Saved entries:

_ _ _ _

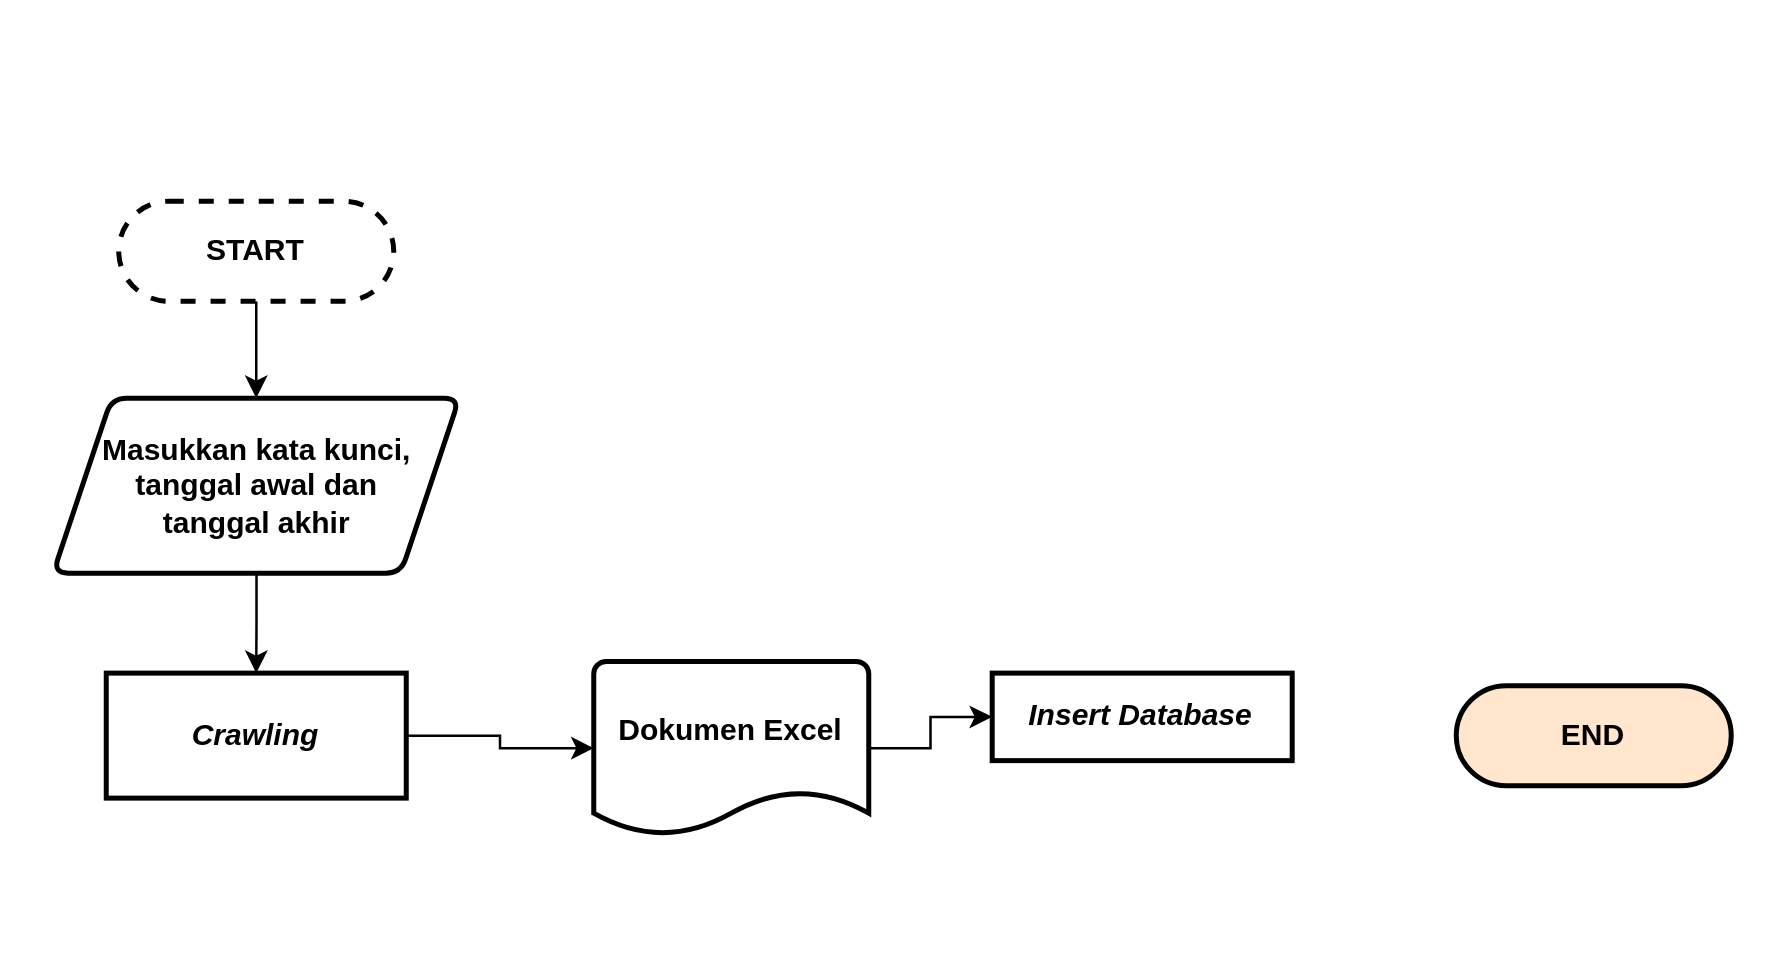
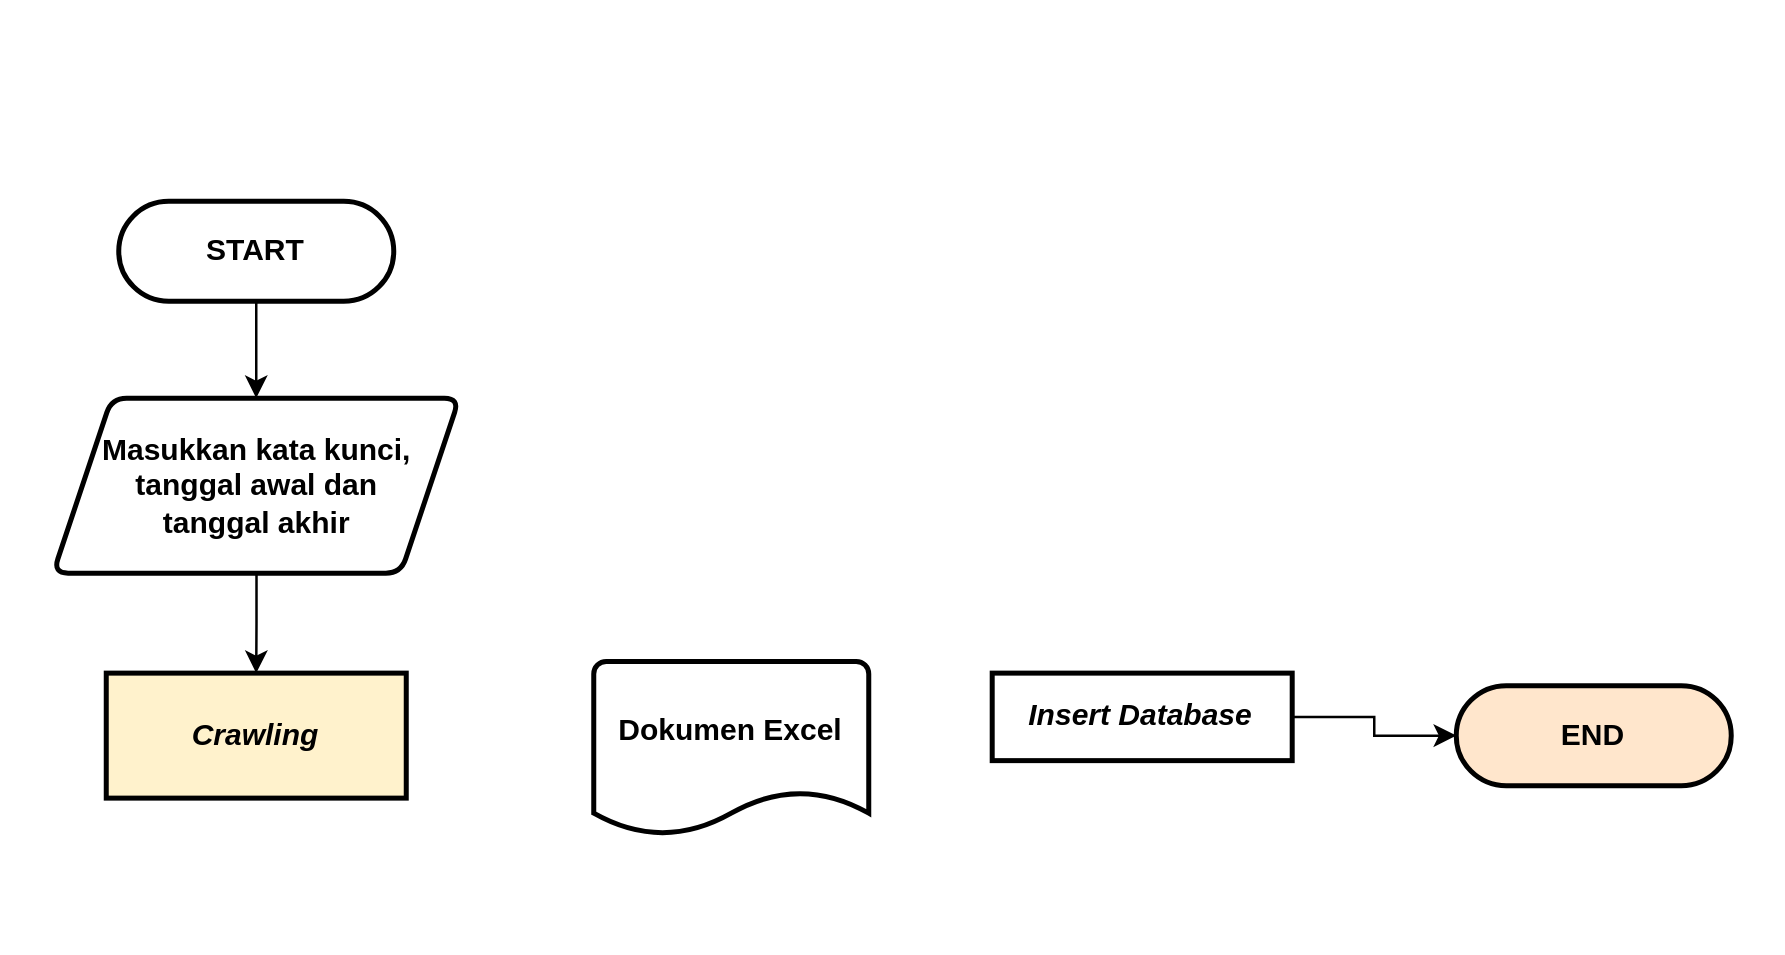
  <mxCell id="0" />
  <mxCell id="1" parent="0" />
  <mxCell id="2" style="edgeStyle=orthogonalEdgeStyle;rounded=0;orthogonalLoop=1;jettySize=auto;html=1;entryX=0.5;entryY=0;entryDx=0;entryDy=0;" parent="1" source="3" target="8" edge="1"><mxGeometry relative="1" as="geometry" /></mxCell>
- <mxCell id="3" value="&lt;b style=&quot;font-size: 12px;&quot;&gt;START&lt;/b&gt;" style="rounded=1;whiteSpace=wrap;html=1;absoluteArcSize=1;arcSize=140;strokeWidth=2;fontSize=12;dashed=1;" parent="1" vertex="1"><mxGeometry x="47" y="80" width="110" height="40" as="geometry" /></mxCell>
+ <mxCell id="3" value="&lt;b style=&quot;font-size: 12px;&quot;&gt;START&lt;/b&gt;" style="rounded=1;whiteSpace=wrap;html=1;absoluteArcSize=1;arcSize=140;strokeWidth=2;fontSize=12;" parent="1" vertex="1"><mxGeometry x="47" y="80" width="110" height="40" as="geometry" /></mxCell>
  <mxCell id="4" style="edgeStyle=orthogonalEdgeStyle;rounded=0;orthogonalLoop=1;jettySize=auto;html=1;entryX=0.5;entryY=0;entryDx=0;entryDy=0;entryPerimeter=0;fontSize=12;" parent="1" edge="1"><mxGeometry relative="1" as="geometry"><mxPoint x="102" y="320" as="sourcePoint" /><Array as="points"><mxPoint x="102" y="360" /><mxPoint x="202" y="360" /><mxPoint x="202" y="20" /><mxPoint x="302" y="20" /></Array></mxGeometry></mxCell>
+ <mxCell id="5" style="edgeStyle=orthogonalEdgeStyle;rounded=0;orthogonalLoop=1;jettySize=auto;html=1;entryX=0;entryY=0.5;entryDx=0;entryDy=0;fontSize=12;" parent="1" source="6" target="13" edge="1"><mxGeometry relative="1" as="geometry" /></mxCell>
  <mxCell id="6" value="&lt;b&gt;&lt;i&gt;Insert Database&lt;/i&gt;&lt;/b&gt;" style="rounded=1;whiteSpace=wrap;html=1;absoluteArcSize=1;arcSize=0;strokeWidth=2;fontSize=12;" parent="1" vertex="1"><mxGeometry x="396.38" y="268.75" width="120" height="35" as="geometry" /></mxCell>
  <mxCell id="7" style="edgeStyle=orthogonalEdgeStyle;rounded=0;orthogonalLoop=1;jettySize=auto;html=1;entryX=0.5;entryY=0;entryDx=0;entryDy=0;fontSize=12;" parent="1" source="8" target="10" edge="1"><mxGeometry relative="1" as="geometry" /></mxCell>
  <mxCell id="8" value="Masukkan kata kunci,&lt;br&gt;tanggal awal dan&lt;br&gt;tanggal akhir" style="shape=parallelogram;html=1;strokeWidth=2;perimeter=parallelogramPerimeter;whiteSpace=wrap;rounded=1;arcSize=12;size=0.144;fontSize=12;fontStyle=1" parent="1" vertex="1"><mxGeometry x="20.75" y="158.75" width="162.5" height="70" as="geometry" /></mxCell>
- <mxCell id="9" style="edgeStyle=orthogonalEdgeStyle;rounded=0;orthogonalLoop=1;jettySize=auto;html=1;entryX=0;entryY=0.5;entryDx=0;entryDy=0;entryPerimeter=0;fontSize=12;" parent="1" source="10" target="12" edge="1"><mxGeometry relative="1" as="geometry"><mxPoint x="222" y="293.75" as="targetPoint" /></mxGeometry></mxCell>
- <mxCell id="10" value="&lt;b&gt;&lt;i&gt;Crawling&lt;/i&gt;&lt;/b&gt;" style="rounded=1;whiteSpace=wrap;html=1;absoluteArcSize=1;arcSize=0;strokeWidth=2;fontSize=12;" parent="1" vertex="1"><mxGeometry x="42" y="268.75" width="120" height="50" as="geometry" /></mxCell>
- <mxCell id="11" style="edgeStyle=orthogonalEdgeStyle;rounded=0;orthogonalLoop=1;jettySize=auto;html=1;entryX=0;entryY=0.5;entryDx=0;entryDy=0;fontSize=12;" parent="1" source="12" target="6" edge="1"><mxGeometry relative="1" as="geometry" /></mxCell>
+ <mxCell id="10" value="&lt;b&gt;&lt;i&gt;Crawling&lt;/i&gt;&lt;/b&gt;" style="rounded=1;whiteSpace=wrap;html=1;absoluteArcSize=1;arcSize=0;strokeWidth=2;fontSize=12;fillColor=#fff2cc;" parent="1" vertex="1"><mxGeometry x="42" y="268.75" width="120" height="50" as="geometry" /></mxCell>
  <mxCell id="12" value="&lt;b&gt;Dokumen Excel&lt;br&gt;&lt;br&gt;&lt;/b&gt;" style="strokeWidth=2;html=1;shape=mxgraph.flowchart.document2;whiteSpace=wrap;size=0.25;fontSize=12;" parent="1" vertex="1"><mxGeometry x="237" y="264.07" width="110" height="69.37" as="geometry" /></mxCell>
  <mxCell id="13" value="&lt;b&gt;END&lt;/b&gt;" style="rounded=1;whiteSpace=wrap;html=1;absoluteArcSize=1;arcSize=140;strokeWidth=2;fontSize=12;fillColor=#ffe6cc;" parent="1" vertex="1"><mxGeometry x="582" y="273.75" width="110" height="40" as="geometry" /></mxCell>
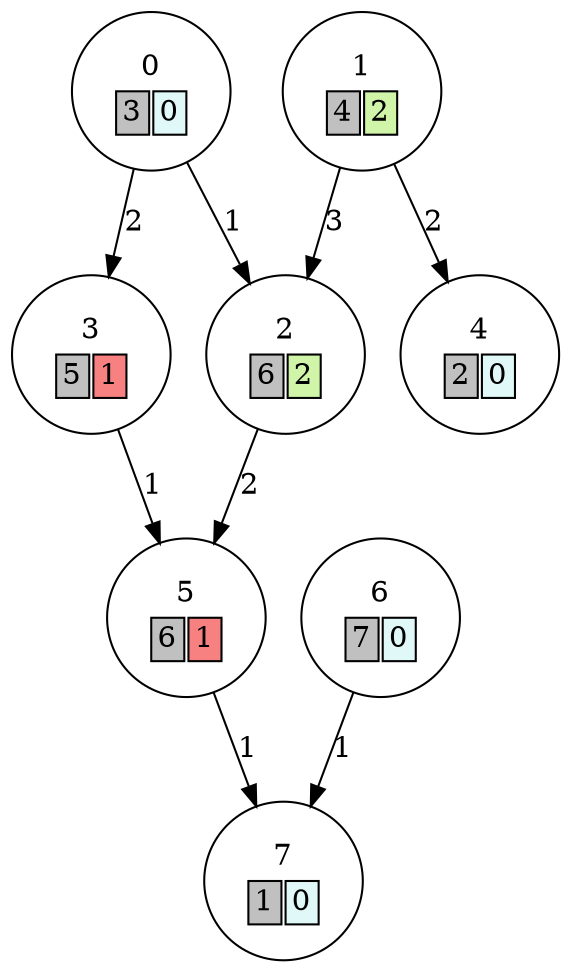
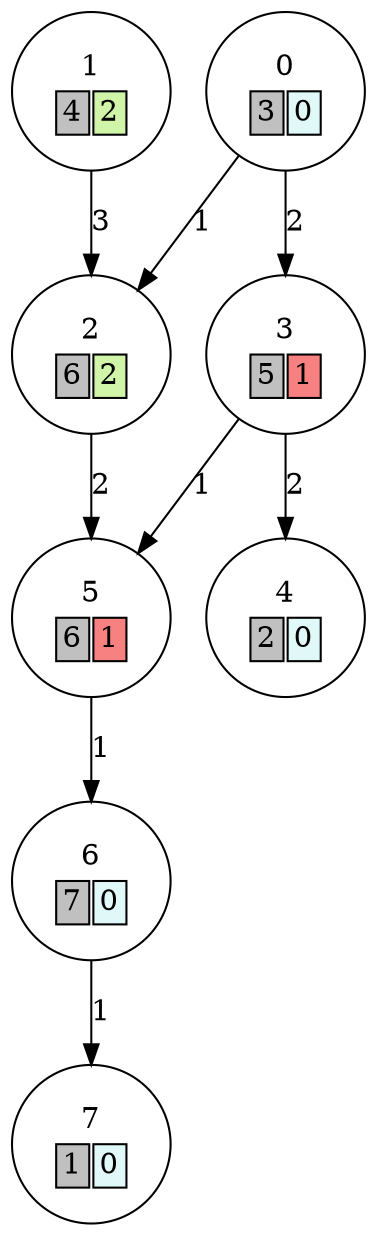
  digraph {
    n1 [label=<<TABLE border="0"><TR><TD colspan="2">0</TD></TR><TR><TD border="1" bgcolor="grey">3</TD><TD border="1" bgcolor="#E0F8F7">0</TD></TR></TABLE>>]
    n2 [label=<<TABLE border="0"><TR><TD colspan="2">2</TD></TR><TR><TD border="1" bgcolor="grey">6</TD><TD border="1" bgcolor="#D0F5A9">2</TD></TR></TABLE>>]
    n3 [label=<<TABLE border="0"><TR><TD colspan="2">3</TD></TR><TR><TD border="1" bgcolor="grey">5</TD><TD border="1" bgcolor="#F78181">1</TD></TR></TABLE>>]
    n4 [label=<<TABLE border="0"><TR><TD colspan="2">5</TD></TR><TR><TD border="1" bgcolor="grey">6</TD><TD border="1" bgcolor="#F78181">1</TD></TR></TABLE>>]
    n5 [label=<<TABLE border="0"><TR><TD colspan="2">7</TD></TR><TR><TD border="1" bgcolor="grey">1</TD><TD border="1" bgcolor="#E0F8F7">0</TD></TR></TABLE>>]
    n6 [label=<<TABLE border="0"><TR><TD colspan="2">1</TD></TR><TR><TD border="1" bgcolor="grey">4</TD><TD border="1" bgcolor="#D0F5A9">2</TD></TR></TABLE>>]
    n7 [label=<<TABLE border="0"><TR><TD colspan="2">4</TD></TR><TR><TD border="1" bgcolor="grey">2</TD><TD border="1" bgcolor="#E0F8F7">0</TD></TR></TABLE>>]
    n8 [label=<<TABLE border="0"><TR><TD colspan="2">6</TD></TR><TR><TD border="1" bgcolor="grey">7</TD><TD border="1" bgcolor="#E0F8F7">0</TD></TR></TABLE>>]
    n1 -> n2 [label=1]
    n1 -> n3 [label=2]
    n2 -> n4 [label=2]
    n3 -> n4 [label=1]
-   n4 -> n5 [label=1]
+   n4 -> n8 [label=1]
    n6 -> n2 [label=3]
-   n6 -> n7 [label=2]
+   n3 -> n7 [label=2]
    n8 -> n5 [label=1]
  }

_ _ _ _

* [Set task]
Extract every line of the material that contains the string "shape", and treat uppercase and lowercase letters as different.

* [Task result]
  <mxCell id="8" value="Masukkan kata kunci,&lt;br&gt;tanggal awal dan&lt;br&gt;tanggal akhir" style="shape=parallelogram;html=1;strokeWidth=2;perimeter=parallelogramPerimeter;whiteSpace=wrap;rounded=1;arcSize=12;size=0.144;fontSize=12;fontStyle=1" parent="1" vertex="1"><mxGeometry x="20.75" y="158.75" width="162.5" height="70" as="geometry" /></mxCell>
  <mxCell id="12" value="&lt;b&gt;Dokumen Excel&lt;br&gt;&lt;br&gt;&lt;/b&gt;" style="strokeWidth=2;html=1;shape=mxgraph.flowchart.document2;whiteSpace=wrap;size=0.25;fontSize=12;" parent="1" vertex="1"><mxGeometry x="237" y="264.07" width="110" height="69.37" as="geometry" /></mxCell>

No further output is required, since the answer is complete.